##### SOURCE DATA #####

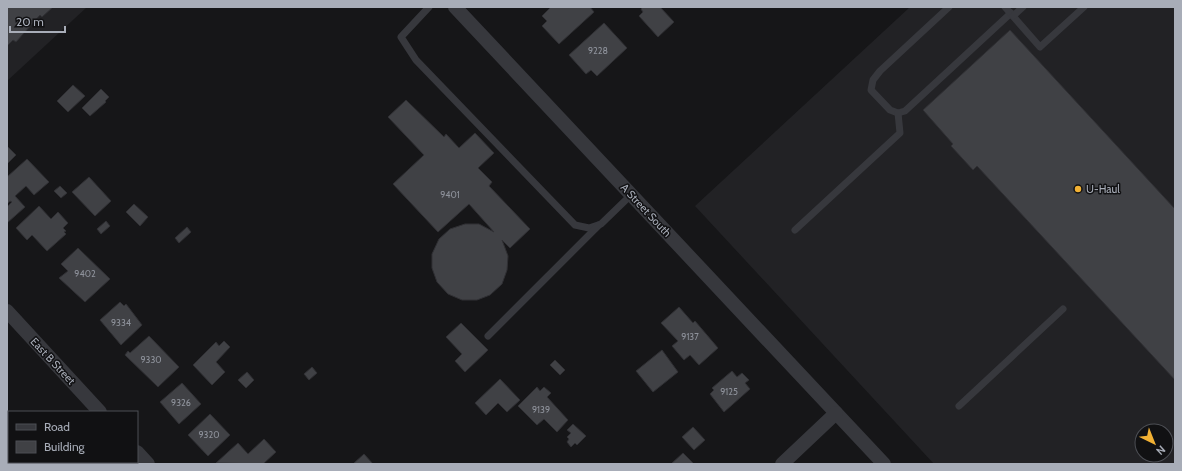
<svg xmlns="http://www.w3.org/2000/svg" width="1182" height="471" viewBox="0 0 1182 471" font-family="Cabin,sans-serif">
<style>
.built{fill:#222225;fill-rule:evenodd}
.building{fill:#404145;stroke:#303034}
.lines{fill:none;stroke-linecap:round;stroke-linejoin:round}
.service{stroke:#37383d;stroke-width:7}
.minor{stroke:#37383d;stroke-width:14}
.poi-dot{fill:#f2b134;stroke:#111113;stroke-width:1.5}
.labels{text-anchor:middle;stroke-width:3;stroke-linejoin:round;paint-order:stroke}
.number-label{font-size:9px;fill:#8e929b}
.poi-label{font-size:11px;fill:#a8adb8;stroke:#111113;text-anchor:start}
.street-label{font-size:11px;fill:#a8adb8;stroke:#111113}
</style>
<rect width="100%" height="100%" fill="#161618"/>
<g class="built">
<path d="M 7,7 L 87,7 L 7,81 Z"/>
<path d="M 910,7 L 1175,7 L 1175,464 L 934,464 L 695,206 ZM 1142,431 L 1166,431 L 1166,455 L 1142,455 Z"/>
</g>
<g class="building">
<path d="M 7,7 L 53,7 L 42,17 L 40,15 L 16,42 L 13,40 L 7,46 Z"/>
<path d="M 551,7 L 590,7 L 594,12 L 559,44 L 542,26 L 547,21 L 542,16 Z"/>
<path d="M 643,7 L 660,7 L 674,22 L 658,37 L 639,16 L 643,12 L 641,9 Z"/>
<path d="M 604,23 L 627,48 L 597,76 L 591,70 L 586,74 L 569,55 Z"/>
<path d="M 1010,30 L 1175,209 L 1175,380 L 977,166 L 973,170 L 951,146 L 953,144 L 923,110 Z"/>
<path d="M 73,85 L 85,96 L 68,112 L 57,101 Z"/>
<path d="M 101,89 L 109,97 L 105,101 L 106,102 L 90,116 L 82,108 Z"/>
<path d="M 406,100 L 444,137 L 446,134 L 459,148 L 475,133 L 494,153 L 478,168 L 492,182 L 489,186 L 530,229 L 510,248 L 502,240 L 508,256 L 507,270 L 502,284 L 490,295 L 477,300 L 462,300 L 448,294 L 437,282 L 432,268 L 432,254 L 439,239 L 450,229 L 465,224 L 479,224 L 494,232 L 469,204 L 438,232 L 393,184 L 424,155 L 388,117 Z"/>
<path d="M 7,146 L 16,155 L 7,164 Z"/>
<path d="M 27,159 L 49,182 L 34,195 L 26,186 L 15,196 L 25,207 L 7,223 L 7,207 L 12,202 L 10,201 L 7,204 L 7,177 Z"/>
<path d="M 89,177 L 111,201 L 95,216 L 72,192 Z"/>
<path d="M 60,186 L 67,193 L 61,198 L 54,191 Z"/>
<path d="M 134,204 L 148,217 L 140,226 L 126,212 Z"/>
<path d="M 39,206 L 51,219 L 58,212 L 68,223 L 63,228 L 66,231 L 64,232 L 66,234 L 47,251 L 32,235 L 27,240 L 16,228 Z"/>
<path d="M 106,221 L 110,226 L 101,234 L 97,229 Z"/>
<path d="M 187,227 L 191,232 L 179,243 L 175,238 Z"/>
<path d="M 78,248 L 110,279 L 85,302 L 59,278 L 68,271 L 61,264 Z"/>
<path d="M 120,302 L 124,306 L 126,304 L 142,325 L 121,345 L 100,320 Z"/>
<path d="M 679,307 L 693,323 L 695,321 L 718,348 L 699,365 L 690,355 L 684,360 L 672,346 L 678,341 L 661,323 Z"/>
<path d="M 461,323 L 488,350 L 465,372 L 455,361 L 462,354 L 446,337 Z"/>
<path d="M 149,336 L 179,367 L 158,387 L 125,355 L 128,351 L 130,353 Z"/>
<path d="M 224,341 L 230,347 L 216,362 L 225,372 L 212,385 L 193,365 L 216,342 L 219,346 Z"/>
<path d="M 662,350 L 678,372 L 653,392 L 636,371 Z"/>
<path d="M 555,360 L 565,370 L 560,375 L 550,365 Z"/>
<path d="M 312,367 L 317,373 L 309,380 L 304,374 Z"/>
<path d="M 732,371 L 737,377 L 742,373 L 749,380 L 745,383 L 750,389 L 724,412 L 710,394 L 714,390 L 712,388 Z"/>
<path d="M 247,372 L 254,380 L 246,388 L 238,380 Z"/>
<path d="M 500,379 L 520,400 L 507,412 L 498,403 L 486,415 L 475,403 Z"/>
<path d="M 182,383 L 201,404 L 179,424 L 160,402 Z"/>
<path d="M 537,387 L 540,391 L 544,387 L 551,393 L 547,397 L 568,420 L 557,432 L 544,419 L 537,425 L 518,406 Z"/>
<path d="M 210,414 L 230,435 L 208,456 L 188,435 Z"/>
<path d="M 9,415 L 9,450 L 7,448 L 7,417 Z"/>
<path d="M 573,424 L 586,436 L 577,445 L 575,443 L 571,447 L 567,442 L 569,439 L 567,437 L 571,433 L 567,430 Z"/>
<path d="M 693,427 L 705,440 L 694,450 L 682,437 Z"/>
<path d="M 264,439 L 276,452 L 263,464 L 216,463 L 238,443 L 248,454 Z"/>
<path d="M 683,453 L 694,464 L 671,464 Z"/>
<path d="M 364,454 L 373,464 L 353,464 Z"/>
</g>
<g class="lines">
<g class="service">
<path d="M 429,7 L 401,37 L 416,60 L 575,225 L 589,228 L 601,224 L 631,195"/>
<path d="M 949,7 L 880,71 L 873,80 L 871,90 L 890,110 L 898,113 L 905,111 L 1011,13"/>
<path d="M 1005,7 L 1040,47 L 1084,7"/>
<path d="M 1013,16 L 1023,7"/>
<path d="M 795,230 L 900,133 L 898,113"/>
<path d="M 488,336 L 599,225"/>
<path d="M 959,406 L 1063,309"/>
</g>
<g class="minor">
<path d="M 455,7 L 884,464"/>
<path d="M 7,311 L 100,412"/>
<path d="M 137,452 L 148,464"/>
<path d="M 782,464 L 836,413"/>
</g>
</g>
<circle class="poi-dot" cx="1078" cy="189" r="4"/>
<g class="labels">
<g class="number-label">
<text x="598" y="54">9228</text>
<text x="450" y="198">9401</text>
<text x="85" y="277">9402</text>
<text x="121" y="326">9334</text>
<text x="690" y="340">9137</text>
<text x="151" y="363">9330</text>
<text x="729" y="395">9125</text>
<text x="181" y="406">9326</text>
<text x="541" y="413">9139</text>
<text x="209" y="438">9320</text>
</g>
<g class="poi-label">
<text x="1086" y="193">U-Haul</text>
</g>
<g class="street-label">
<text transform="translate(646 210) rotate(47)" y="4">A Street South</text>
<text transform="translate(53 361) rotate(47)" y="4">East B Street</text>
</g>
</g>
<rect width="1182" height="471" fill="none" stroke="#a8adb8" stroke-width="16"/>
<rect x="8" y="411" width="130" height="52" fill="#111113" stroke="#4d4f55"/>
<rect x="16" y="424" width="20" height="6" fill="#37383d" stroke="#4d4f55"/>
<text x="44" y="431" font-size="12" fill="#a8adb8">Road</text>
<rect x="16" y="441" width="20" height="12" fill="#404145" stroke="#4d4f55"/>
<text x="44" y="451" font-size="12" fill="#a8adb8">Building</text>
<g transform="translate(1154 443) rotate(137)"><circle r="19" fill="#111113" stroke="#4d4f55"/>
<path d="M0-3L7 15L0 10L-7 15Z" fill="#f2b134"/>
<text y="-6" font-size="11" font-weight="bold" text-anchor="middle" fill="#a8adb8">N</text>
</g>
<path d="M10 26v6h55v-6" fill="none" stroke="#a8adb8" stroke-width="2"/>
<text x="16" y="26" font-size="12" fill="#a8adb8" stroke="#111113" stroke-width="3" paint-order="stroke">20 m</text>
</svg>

#####

**EXERCISE GOAL:**
Keep every word of the records and none of the pictures when you print them again.

**EXERCISE SOLUTION:**
<svg xmlns="http://www.w3.org/2000/svg" width="1182" height="471" viewBox="0 0 1182 471" font-family="Cabin,sans-serif">
<style>
.built{fill:#222225;fill-rule:evenodd}
.building{fill:#404145;stroke:#303034}
.lines{fill:none;stroke-linecap:round;stroke-linejoin:round}
.service{stroke:#37383d;stroke-width:7}
.minor{stroke:#37383d;stroke-width:14}
.poi-dot{fill:#f2b134;stroke:#111113;stroke-width:1.5}
.labels{text-anchor:middle;stroke-width:3;stroke-linejoin:round;paint-order:stroke}
.number-label{font-size:9px;fill:#8e929b}
.poi-label{font-size:11px;fill:#a8adb8;stroke:#111113;text-anchor:start}
.street-label{font-size:11px;fill:#a8adb8;stroke:#111113}
</style>
<rect width="100%" height="100%" fill="#161618"/>
<g class="built">
<path d="M 7,7 L 87,7 L 7,81 Z"/>
<path d="M 910,7 L 1175,7 L 1175,464 L 934,464 L 695,206 ZM 1142,431 L 1166,431 L 1166,455 L 1142,455 Z"/>
</g>
<g class="building">
<path d="M 7,7 L 53,7 L 42,17 L 40,15 L 16,42 L 13,40 L 7,46 Z"/>
<path d="M 551,7 L 590,7 L 594,12 L 559,44 L 542,26 L 547,21 L 542,16 Z"/>
<path d="M 643,7 L 660,7 L 674,22 L 658,37 L 639,16 L 643,12 L 641,9 Z"/>
<path d="M 604,23 L 627,48 L 597,76 L 591,70 L 586,74 L 569,55 Z"/>
<path d="M 1010,30 L 1175,209 L 1175,380 L 977,166 L 973,170 L 951,146 L 953,144 L 923,110 Z"/>
<path d="M 73,85 L 85,96 L 68,112 L 57,101 Z"/>
<path d="M 101,89 L 109,97 L 105,101 L 106,102 L 90,116 L 82,108 Z"/>
<path d="M 406,100 L 444,137 L 446,134 L 459,148 L 475,133 L 494,153 L 478,168 L 492,182 L 489,186 L 530,229 L 510,248 L 502,240 L 508,256 L 507,270 L 502,284 L 490,295 L 477,300 L 462,300 L 448,294 L 437,282 L 432,268 L 432,254 L 439,239 L 450,229 L 465,224 L 479,224 L 494,232 L 469,204 L 438,232 L 393,184 L 424,155 L 388,117 Z"/>
<path d="M 7,146 L 16,155 L 7,164 Z"/>
<path d="M 27,159 L 49,182 L 34,195 L 26,186 L 15,196 L 25,207 L 7,223 L 7,207 L 12,202 L 10,201 L 7,204 L 7,177 Z"/>
<path d="M 89,177 L 111,201 L 95,216 L 72,192 Z"/>
<path d="M 60,186 L 67,193 L 61,198 L 54,191 Z"/>
<path d="M 134,204 L 148,217 L 140,226 L 126,212 Z"/>
<path d="M 39,206 L 51,219 L 58,212 L 68,223 L 63,228 L 66,231 L 64,232 L 66,234 L 47,251 L 32,235 L 27,240 L 16,228 Z"/>
<path d="M 106,221 L 110,226 L 101,234 L 97,229 Z"/>
<path d="M 187,227 L 191,232 L 179,243 L 175,238 Z"/>
<path d="M 78,248 L 110,279 L 85,302 L 59,278 L 68,271 L 61,264 Z"/>
<path d="M 120,302 L 124,306 L 126,304 L 142,325 L 121,345 L 100,320 Z"/>
<path d="M 679,307 L 693,323 L 695,321 L 718,348 L 699,365 L 690,355 L 684,360 L 672,346 L 678,341 L 661,323 Z"/>
<path d="M 461,323 L 488,350 L 465,372 L 455,361 L 462,354 L 446,337 Z"/>
<path d="M 149,336 L 179,367 L 158,387 L 125,355 L 128,351 L 130,353 Z"/>
<path d="M 224,341 L 230,347 L 216,362 L 225,372 L 212,385 L 193,365 L 216,342 L 219,346 Z"/>
<path d="M 662,350 L 678,372 L 653,392 L 636,371 Z"/>
<path d="M 555,360 L 565,370 L 560,375 L 550,365 Z"/>
<path d="M 312,367 L 317,373 L 309,380 L 304,374 Z"/>
<path d="M 732,371 L 737,377 L 742,373 L 749,380 L 745,383 L 750,389 L 724,412 L 710,394 L 714,390 L 712,388 Z"/>
<path d="M 247,372 L 254,380 L 246,388 L 238,380 Z"/>
<path d="M 500,379 L 520,400 L 507,412 L 498,403 L 486,415 L 475,403 Z"/>
<path d="M 182,383 L 201,404 L 179,424 L 160,402 Z"/>
<path d="M 537,387 L 540,391 L 544,387 L 551,393 L 547,397 L 568,420 L 557,432 L 544,419 L 537,425 L 518,406 Z"/>
<path d="M 210,414 L 230,435 L 208,456 L 188,435 Z"/>
<path d="M 9,415 L 9,450 L 7,448 L 7,417 Z"/>
<path d="M 573,424 L 586,436 L 577,445 L 575,443 L 571,447 L 567,442 L 569,439 L 567,437 L 571,433 L 567,430 Z"/>
<path d="M 693,427 L 705,440 L 694,450 L 682,437 Z"/>
<path d="M 264,439 L 276,452 L 263,464 L 216,463 L 238,443 L 248,454 Z"/>
<path d="M 683,453 L 694,464 L 671,464 Z"/>
<path d="M 364,454 L 373,464 L 353,464 Z"/>
</g>
<g class="lines">
<g class="service">
<path d="M 429,7 L 401,37 L 416,60 L 575,225 L 589,228 L 601,224 L 631,195"/>
<path d="M 949,7 L 880,71 L 873,80 L 871,90 L 890,110 L 898,113 L 905,111 L 1011,13"/>
<path d="M 1005,7 L 1040,47 L 1084,7"/>
<path d="M 1013,16 L 1023,7"/>
<path d="M 795,230 L 900,133 L 898,113"/>
<path d="M 488,336 L 599,225"/>
<path d="M 959,406 L 1063,309"/>
</g>
<g class="minor">
<path d="M 455,7 L 884,464"/>
<path d="M 7,311 L 100,412"/>
<path d="M 137,452 L 148,464"/>
<path d="M 782,464 L 836,413"/>
</g>
</g>
<circle class="poi-dot" cx="1078" cy="189" r="4"/>
<g class="labels">
<g class="number-label">
<text x="598" y="54">9228</text>
<text x="450" y="198">9401</text>
<text x="85" y="277">9402</text>
<text x="121" y="326">9334</text>
<text x="690" y="340">9137</text>
<text x="151" y="363">9330</text>
<text x="729" y="395">9125</text>
<text x="181" y="406">9326</text>
<text x="541" y="413">9139</text>
<text x="209" y="438">9320</text>
</g>
<g class="poi-label">
<text x="1086" y="193">U-Haul</text>
</g>
<g class="street-label">
<text transform="translate(646 210) rotate(47)" y="4">A Street South</text>
<text transform="translate(53 361) rotate(47)" y="4">East B Street</text>
</g>
</g>
<rect width="1182" height="471" fill="none" stroke="#a8adb8" stroke-width="16"/>
<rect x="8" y="411" width="130" height="52" fill="#111113" stroke="#4d4f55"/>
<rect x="16" y="424" width="20" height="6" fill="#37383d" stroke="#4d4f55"/>
<text x="44" y="431" font-size="12" fill="#a8adb8">Road</text>
<rect x="16" y="441" width="20" height="12" fill="#404145" stroke="#4d4f55"/>
<text x="44" y="451" font-size="12" fill="#a8adb8">Building</text>
<g transform="translate(1154 443) rotate(137)"><circle r="19" fill="#111113" stroke="#4d4f55"/>
<path d="M0-3L7 15L0 10L-7 15Z" fill="#f2b134"/>
<text y="-6" font-size="11" font-weight="bold" text-anchor="middle" fill="#a8adb8">N</text>
</g>
<path d="M10 26v6h55v-6" fill="none" stroke="#a8adb8" stroke-width="2"/>
<text x="16" y="26" font-size="12" fill="#a8adb8" stroke="#111113" stroke-width="3" paint-order="stroke">20 m</text>
</svg>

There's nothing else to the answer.